100 miles to fiji

tony zwig
Thu 27 Sep 2007 21:58




100 miles to fiji


It is now  9am Friday.  We had a great sail yesterday in glorious weather.  As you have read, we caught a wahoo fish and Thom expertly cooked it after filleting it on a very angled rolling deck.  We now have fish for a week.

We had some excitement at 1am when Dick saw a bright light just 3 miles in front of us.  We identified it as a cruise ship.  It had huge white lights and this made it difficult to pick up red and green running lights to help establish its direction.
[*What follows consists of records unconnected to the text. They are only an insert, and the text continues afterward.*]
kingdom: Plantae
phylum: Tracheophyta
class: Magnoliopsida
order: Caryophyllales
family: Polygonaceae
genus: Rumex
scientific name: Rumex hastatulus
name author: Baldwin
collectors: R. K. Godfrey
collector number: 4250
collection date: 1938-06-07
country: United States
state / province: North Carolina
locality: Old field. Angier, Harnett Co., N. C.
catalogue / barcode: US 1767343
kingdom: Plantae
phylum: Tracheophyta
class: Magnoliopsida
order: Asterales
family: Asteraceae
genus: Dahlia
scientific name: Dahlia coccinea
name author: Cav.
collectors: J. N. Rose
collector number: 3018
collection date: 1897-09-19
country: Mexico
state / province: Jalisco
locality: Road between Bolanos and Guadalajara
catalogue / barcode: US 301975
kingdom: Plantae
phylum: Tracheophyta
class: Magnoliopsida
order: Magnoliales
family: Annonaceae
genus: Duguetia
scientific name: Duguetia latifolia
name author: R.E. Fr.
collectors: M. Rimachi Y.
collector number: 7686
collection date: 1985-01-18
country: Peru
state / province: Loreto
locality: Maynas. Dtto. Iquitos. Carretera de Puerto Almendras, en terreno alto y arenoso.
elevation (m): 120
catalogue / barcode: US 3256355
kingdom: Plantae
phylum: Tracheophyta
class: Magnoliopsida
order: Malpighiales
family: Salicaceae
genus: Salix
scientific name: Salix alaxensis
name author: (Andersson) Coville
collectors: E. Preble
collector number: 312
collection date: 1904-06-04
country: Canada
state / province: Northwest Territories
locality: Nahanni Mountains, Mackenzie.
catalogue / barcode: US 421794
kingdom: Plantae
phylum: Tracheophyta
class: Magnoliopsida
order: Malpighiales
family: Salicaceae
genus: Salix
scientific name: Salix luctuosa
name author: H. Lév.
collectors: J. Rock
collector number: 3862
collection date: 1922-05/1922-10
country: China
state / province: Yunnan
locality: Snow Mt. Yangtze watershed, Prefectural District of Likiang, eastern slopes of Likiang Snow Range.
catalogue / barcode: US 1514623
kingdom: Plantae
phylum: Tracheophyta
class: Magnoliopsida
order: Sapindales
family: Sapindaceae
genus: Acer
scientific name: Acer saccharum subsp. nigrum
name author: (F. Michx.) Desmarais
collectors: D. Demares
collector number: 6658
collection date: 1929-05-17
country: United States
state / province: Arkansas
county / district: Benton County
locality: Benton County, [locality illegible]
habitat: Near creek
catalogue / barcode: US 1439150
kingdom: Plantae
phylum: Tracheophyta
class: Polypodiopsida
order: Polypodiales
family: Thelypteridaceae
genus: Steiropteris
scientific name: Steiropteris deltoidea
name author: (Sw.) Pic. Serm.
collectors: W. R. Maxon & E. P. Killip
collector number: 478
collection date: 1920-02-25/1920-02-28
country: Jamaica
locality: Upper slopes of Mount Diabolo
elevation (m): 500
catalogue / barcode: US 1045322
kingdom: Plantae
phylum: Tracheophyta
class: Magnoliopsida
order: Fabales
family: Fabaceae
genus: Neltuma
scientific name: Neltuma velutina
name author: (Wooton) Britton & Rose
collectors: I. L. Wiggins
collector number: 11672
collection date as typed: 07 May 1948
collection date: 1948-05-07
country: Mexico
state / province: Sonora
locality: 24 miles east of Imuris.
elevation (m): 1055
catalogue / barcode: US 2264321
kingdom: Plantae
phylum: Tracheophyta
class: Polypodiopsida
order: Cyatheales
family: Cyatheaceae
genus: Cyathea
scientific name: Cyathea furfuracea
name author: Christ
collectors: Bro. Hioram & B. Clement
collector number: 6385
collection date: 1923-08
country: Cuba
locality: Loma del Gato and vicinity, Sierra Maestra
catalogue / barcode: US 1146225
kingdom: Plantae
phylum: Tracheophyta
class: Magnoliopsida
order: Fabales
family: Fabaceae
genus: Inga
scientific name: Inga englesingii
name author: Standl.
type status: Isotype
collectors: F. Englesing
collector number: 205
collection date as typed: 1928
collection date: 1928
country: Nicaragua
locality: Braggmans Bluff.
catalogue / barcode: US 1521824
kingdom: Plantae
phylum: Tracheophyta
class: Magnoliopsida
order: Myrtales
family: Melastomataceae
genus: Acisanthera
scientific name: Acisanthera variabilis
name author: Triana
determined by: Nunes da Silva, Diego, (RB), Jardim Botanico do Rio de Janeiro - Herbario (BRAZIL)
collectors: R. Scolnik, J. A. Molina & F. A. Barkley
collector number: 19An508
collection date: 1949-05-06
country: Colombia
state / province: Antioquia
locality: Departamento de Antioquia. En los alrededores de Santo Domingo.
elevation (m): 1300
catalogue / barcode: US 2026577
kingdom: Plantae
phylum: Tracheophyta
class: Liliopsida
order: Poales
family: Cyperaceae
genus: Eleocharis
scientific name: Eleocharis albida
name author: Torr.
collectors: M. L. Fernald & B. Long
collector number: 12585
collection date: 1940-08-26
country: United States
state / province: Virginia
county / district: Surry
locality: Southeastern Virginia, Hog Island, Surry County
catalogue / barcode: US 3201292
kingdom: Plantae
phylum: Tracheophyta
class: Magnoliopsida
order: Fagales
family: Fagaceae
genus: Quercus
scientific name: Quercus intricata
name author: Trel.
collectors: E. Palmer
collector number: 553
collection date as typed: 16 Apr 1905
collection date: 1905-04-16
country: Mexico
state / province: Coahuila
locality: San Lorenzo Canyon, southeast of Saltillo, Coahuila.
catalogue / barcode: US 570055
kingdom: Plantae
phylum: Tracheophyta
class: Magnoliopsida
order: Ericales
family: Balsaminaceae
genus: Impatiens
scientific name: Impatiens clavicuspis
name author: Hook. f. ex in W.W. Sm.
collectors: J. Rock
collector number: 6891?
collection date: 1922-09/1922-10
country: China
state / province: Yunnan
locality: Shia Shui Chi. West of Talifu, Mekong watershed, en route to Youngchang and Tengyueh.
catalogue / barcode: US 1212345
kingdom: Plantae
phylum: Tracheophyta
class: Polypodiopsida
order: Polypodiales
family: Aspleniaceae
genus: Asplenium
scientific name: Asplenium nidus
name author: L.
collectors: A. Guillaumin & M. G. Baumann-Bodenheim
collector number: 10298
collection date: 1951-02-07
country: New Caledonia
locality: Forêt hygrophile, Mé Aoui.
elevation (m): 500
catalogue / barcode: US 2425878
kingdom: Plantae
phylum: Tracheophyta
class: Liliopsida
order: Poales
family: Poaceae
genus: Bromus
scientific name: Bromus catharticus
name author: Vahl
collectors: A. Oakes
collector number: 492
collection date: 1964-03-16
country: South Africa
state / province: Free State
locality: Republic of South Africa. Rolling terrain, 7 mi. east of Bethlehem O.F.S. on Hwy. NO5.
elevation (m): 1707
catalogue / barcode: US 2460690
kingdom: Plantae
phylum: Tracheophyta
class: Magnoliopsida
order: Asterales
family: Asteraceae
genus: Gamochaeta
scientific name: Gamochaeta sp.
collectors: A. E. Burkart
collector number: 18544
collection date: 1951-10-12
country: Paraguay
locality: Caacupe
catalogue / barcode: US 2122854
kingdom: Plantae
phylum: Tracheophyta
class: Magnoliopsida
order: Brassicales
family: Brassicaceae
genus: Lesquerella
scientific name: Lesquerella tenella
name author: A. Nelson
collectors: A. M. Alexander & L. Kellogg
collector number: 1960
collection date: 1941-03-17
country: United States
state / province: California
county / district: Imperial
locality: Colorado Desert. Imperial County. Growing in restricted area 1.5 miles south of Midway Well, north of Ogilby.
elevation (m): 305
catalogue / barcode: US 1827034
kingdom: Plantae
Initially we had some confusion as to which way it was going and at first headed into its path,(we had marked it on the radar as 3 miles away) and instantly saw the bearing was not changing so we were on a collision course.  We then saw the red and green lights and then tacked away from our course and quickly saw the bearing change, so we were out of its way, and it quickly disappeared over the horizon.

Now that we were into our second night at sea, we have settled into the nice easy going rhythm of non stop sailing; the boat is very quiet as one or two people are always generally sleeping or in their bunks anyway.  It is very peaceful and relaxing; the familiar sounds of water and wind rushing by; are the dominant senses felt, in addition of course to the rolling of Babelfish.  It is pronounced as we are sailing on a very broad reach with the wind coming from the back corner, or more properly quarter of the boat.  The more normal trade winds seem to have returned; 20 knots from southeast so hopefully the ride in to Fiji will be good.


Last night was exquisite; full moon lighting the sky, stars visible in partly clear heavens; easy roll of Babelfish as we slid effortlessly down wave after wave, each of which made its familiar whooshing whispering sound as it released us to the next crest of sea.  These types of nights are what it is about; this is why we put up with the crap of the 40 knot squalls.  We are now through the worst of the path of uncharted reefs near Fiji.  We only hope the political situation there is somewhat sane.  We expect to arrive there about midnight.  We will have to remain on board until we can check in tomorrow morning ( I hope they are open on the weekend)

For those of you who are wondering who Dick is, as he did not send in his bio, he is newly retired, having just sold his software firm, Avanti Computer.  He is a fellow member of Island Yacht Club in Toronto.  He went to MIT for engineering.  He is starting  to learn how to spend his retirement and this trip is part of it.

Both Dick, who sails his boat in Toronto, and Ken, are new to this type of offshore sailing and both have been speedy learners and of good cheer, and seem to be enjoying and appreciating their time out here on Babelfish.